▶ [EXERCISE PROMPT]:
Find "364 230 639" in the records that follow; print that line and each subsequent line through the last one, verbatim and with nothing added.

▶ [SOURCE DATA]:
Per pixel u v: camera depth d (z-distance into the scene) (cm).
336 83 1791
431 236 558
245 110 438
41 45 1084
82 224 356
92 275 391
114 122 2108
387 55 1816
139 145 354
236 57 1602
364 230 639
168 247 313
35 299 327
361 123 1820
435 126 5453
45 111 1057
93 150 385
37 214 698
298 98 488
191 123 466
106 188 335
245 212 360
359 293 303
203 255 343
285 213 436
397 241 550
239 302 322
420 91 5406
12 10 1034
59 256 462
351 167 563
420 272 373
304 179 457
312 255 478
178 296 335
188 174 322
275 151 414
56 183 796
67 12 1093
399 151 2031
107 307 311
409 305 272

▶ [SOLUTION FOR THIS TASK]:
364 230 639
168 247 313
35 299 327
361 123 1820
435 126 5453
45 111 1057
93 150 385
37 214 698
298 98 488
191 123 466
106 188 335
245 212 360
359 293 303
203 255 343
285 213 436
397 241 550
239 302 322
420 91 5406
12 10 1034
59 256 462
351 167 563
420 272 373
304 179 457
312 255 478
178 296 335
188 174 322
275 151 414
56 183 796
67 12 1093
399 151 2031
107 307 311
409 305 272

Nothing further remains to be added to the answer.